**What this exercise asks**:
[a] In the EFM32 patch message below, which FP registers can the M profile save lazily?
[b] Translate this sentence from the EFM32 patch message below into Spanish: "The FP support on the M profile is a bit different (in terms of control registers) from the A/R profiles."
[c] Carry on the EFM32 patch message below from the point where it stops.

From mboxrd@z Thu Jan  1 00:00:00 1970
From: catalin.marinas@arm.com (Catalin Marinas)
Date: Tue, 17 Jan 2012 11:32:23 +0000
Subject: [RFC PATCH] ARM: new architecture for Energy Micro's EFM32
 Cortex-M3 SoCs
In-Reply-To: <20120116190637.GE32049@n2100.arm.linux.org.uk>
References: <1324480428-13344-1-git-send-email-u.kleine-koenig@pengutronix.de>
 <CADMYwHzE0HeBKjA55ApQo0k5AW8+Za3kT8u5HnMorXEk4PQxjA@mail.gmail.com>
 <20120116162933.GG14252@pengutronix.de>
 <20120116174039.GD32049@n2100.arm.linux.org.uk>
 <20120116181002.GC12267@arm.com>
 <20120116190637.GE32049@n2100.arm.linux.org.uk>
Message-ID: <20120117113222.GA11475@arm.com>
To: linux-arm-kernel@lists.infradead.org
List-Id: linux-arm-kernel.lists.infradead.org

On Mon, Jan 16, 2012 at 07:06:37PM +0000, Russell King - ARM Linux wrote:
> On Mon, Jan 16, 2012 at 06:10:02PM +0000, Catalin Marinas wrote:
> > On Mon, Jan 16, 2012 at 05:40:39PM +0000, Russell King - ARM Linux wrote:
> > > The VFP stuff - adding 'clean' which is kernel state to the _user_
> > > _exported_ VFP hardware structure is a bad idea.  So this needlessly
> > > causes a variation in the kernels userspace API.  Please find somewhere
> > > else to keep kernel internal state.  (As that patch comes from Catalin,
> > > then that comment is directed to Catalin.)
> > 
> > Are you sure we export vfp_hard_struct to user? That's a kernel-only
> > structure (and it's not by any means stable, given the number of
> > #ifdef's it has). I would also argue that 'clean' is a hardware state
> > (inferred from the exception return value).
> 
> Actually, looking at arch/arm/kernel/ptrace.c, we only export the
> fpregs and fpscr, so this should be fine.
> 
> Still, I don't see why we need this 'clean' state, when normal VFP
> doesn't need it.  Maybe you could explain why it's necessary?

The FP support on the M profile is a bit different (in terms of control
registers) from the A/R profiles. The M profile has built-in knowledge
of the AAPCS for automatically preservation of certain registers during
exceptions and it can also do lazy saving of the S0-S15 FP registers.
In general the M processors are meant to be simpler to use without a
complex OS (especially if thread switching is done synchronously at SVC
time rather than during interrupts).

**Data shown**:
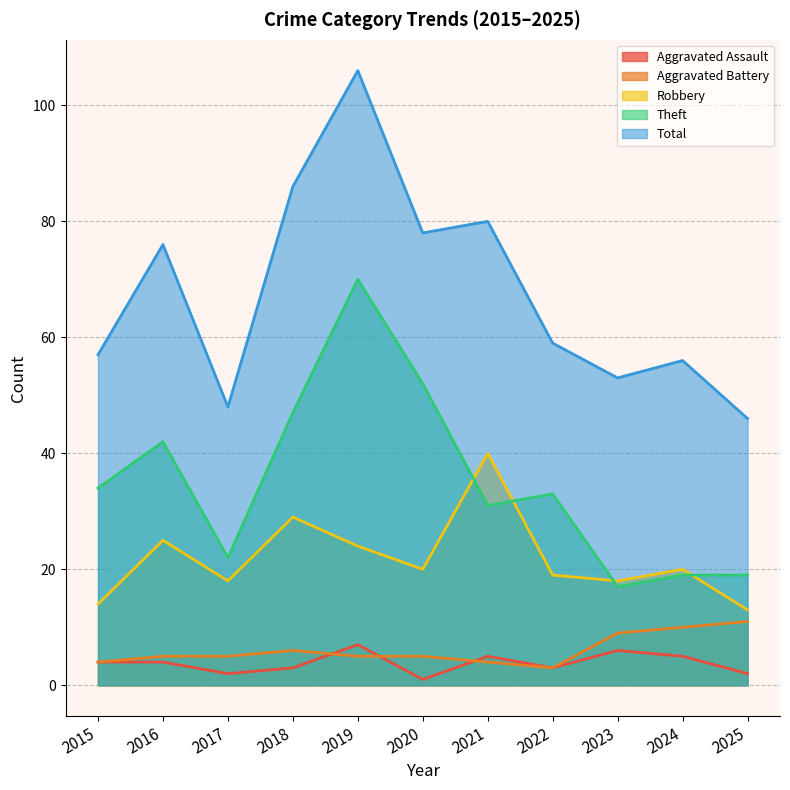

Rank the series by their maximum value, from lowest to highest.

Aggravated Assault, Aggravated Battery, Robbery, Theft, Total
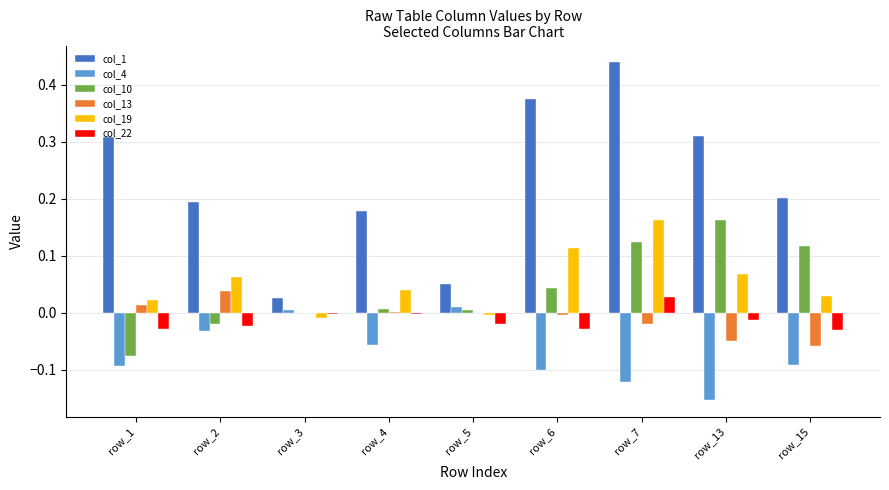

The value of col_1 at row_4 is 0.3. True or false?

False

**Responses by task**:
[a] S0-S15

[b] El soporte de FP en el perfil M es un poco diferente (en cuanto a registros de control) del de los perfiles A/R.

[c]
For example, when user space gets an exception, the M core saves R0-R3,
R12, LR, PC, xPSR on the user stack automatically. It also preserves
space for S0-S15 and FPSCR but does not save them (it remembers the
address though for lazy saving if new thread uses the FP). If another
thread tries to use the FP for the first time, it saves the old FP state
and initialises a new one for the current thread automatically. But once
a thread touched the FP, its state is no longer 'clean' and it is
automatically loaded (non-lazily) from the stack when switching to such
thread while saving the old one on the previous stack. When switching
between two threads that have never used the FP, the processor does not
do any FP state switching.

However, it does not save S16-S31 as the AAPCS specifies that they are
caller-saved. Linux needs to do this and it uses the 'clean' state to
detect whether a thread used the FP or not. The disadvantage is that if
a thread ever used FP, its state is always saved/restored at context
switch.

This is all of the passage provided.